Le Premier ministre prescrit que « les membres du gouvernement doivent faire preuve de retenue et de prudence dans leurs communications écrites ou à l’occasion de leurs interventions orales sur les problématiques relevant de la politique du gouvernement en général, et de la riposte contre le Covid-19 en particulier ». De toutes les façons, Dion Ngute a convoqué tout l’arsenal juridique qui encadre ses prescriptions, pour se prémunir éventuellement contre toute critique.

C’est une sortie pour le moins rare au Cameroun. Le Premier ministre est très souvent considéré par des critiques comme « le premier des ministres ». Au regard du faible poids qu’ils croient déceler en ce personnage généralement nommé le même jour que les ministres dont il est supposé avoir donné son avis parce que « consulté » par le président de la République. Chaque locataire de l’immeuble Etoile a eu ses rebelles. En son temps, Yang Philemon a d’ailleurs été annoncé au bord de la démission, à force de subir le mépris de certains de ses ministres. Le dernier remaniement ministériel de son ère a d’ailleurs été perçu par certains observateurs comme un remaniement-sanction à l’encontre de quelques récalcitrants.

Quand Atanga Nji ramait à contre-courant

Joseph Dion Ngute est désormais et plus que jamais rentré dans la peau du chef du gouvernement que lui confère la loi fondamentale. Dans un contexte marqué par la prééminence du Premier ministre. En effet, depuis la dernière élection présidentielle, le président Biya est de plus en plus absent physiquement sur la scène nationale. Confiant la plupart des responsabilités au Premier ministre : conduite du Grand dialogue national, résolutions de la crise dans le Nord-ouest et le Sud-ouest, conduite de la lutte contre le Coronavirus,… Et jusqu’ici, des dissonances ont souvent été relevées, comme dans le cadre de la gestion de la crise dans les régions dites anglophones : alors que Dion Ngute promettait que la forme de l’Etat allait être inscrite au menu des débats lors du Grand dialogue national, Paul Atanga Nji, le ministre de l’Administration territoriale (Minat), s’était fendu en déclarations contradictoire sur les antennes de Radio France international et France 24. Et sur la crise sanitaire, des velléités de dissonance n’ont pas manqué.
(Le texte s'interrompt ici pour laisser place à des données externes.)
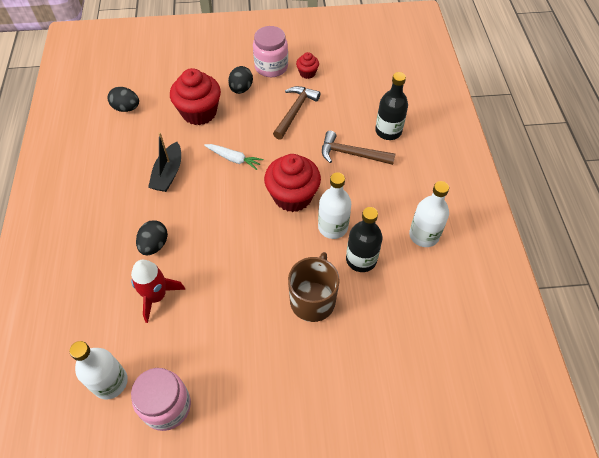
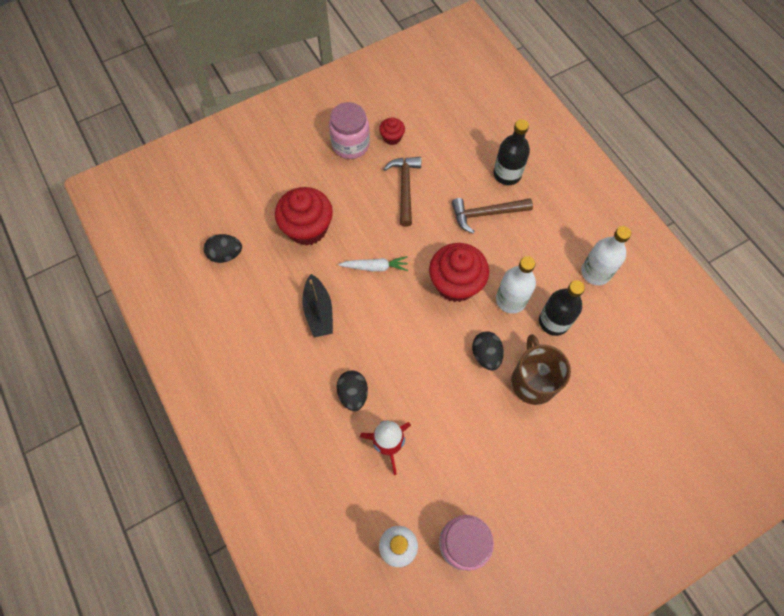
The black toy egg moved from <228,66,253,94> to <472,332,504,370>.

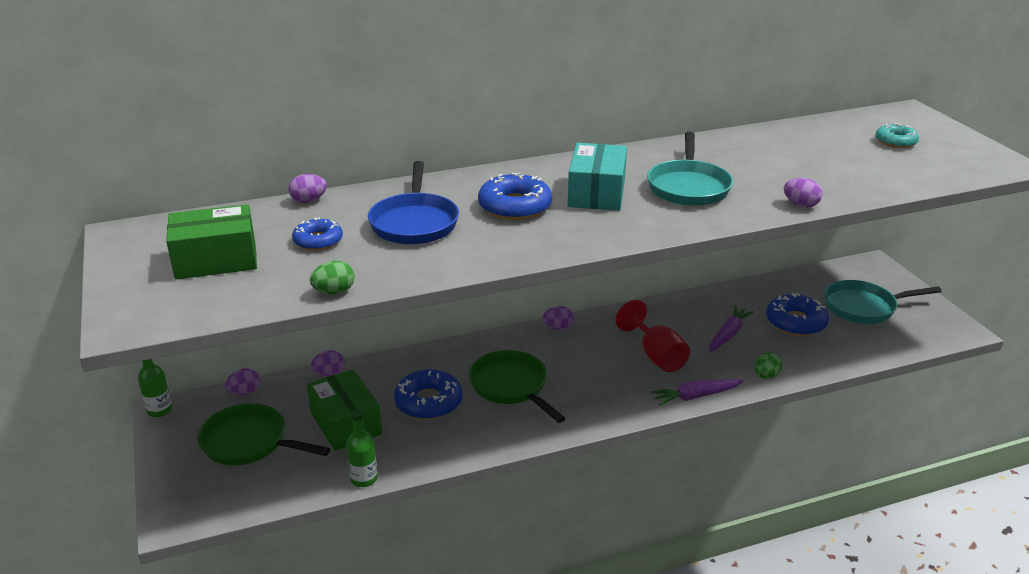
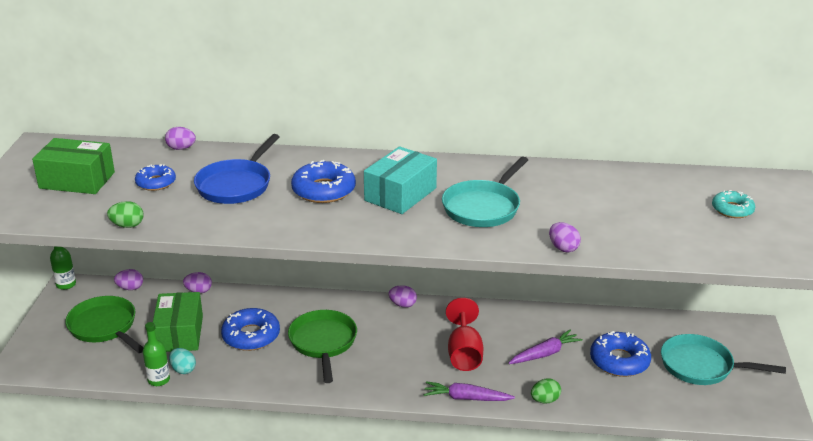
The aqua toy egg at <169,348,196,374> appeared.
Le Chef du gouvernement tient à recadrer ses éléments. Bref, « les activités des départements ministériels doivent s’intégrer dans la stratégie d’ensemble telle que définie par le Chef de l’Etat, et s’exécuter dans un esprit d’ouverture, de franche collaboration de cohésion et de synergie». Paul Biya l’arbitre n’étant pas toujours présent.